§ **Extract to read**:
# Serial numbers for Shelby Flyer bicycles - Help needed



## Rick Lambert (Aug 15, 2013)

Hi. I've had an old Shelby Flyer for a number of years and someone wants to buy it from me. To help determine its value I want to know what year it is. *The serial number is P98765.* I can't find any site online with a list of Shelby Flyer serial numbers.
Does anyone out there know what year the bike is or where I can find help determining its age?

Thanks,
Rick


----------



## Freqman1 (Aug 15, 2013)

Gonna need a pic to determine anything on a Shelby. V/r Shawn


----------



## scrubbinrims (Aug 15, 2013)

To my knowledge only NBHAA has Shelby serial numbers, but here we go again...
Post a pic and it can be reasonably dated for what it is and has.
Chris


----------



## Freqman1 (Aug 15, 2013)

...and it won't cost you $18 and six months of your life! V/r Shawn


----------



## Rick Lambert (Aug 15, 2013)

*Pics of my Shelby Flyer*

Here's some pics of my Shelby Flyer that I'm trying to date. I just discovered the kickstand has a patent on it that dates to 1933.
Any guess as to age of the bike is much appreciated.
Thanks for your help everyone.


----------



## scrubbinrims (Aug 15, 2013)

That truss rod set up first appeared in '38 I believe and judging from the paint style, I wouldn't put it past '40.
Look at the Morrow rear hub shell, there will be a date code on it...a letter followed by 1,2,3,or 4.
My guess is that it will start with a I or J, and an outward chance of K, and assuming these wheels are original and used at the time of assembly in Shelby, OH, you'll have a year of production.
Chris


----------



## Rick Lambert (Aug 15, 2013)

*Morrow hub code*

Thank you. Code on the hub is actually G4


----------



## Freqman1 (Aug 15, 2013)

I'm gonna go with about '39 and say this is a Model 40 which is a base model. Looks largely original and complete except I believe it should have a drop stand instead of the kick stand which is seen on Elgins. It also looks like possibly a Morrow rear hub. If so there should be a two character alpha numeric code (e.g. G3)  which can precisely date this bike. Just a side note concerning age/value--they are generally not related. Desirability is what drives price and as I said this is pretty much the basic model. If the hub has a code please post. V/r Shawn


----------



## Freqman1 (Aug 15, 2013)

§ **Data excerpt**:
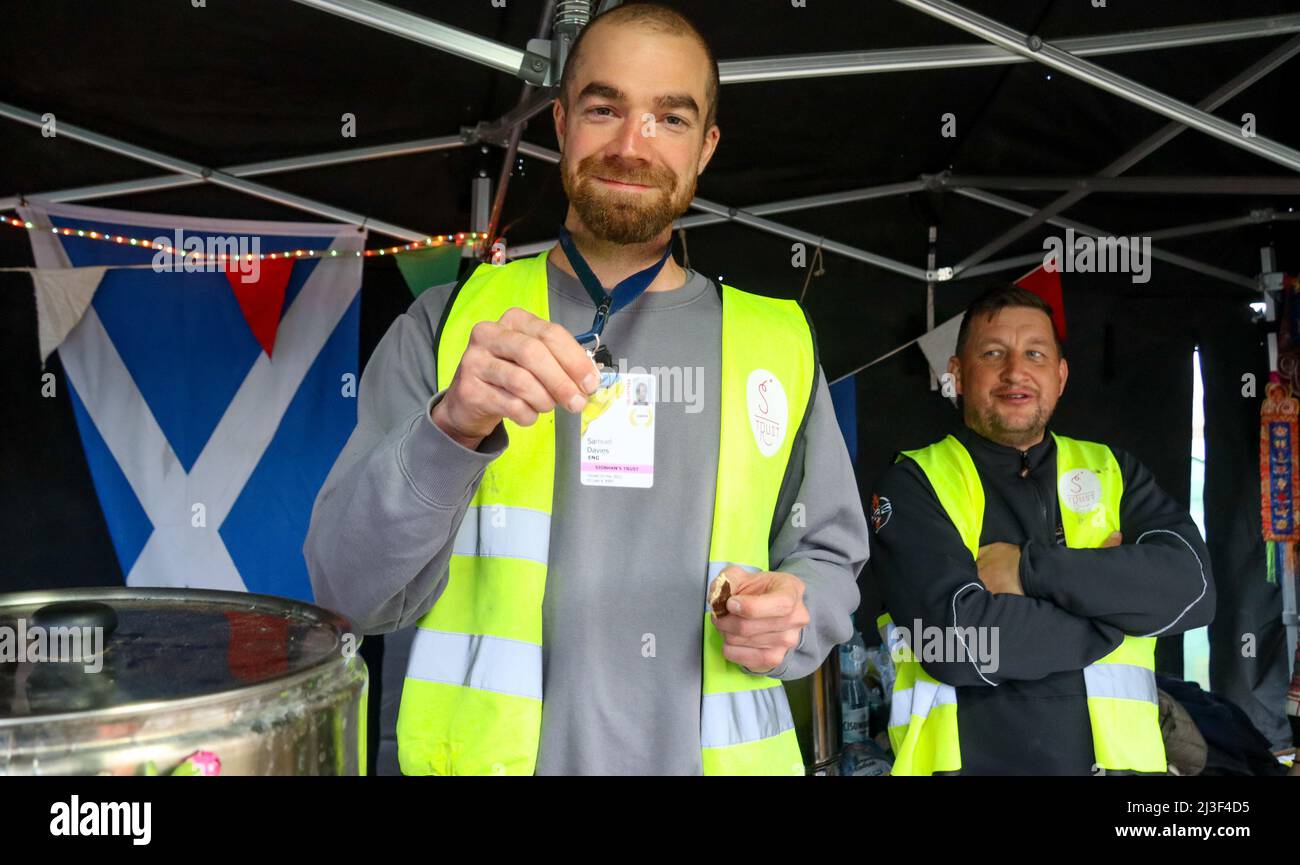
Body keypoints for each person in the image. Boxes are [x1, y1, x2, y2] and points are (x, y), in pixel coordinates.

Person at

§ **Tasks to complete**:
A. Name every distinct poster whose username appears in a post heading of the forum thread.
B. Echo the forum thread word for word, taking everything from "Hi. I've had" down to "Flyer serial numbers.".
The listing plays no part in this work.

§ **Results of the exercise**:
A.
Rick Lambert
Freqman1
scrubbinrims

B.
Hi. I've had an old Shelby Flyer for a number of years and someone wants to buy it from me. To help determine its value I want to know what year it is. *The serial number is P98765.* I can't find any site online with a list of Shelby Flyer serial numbers.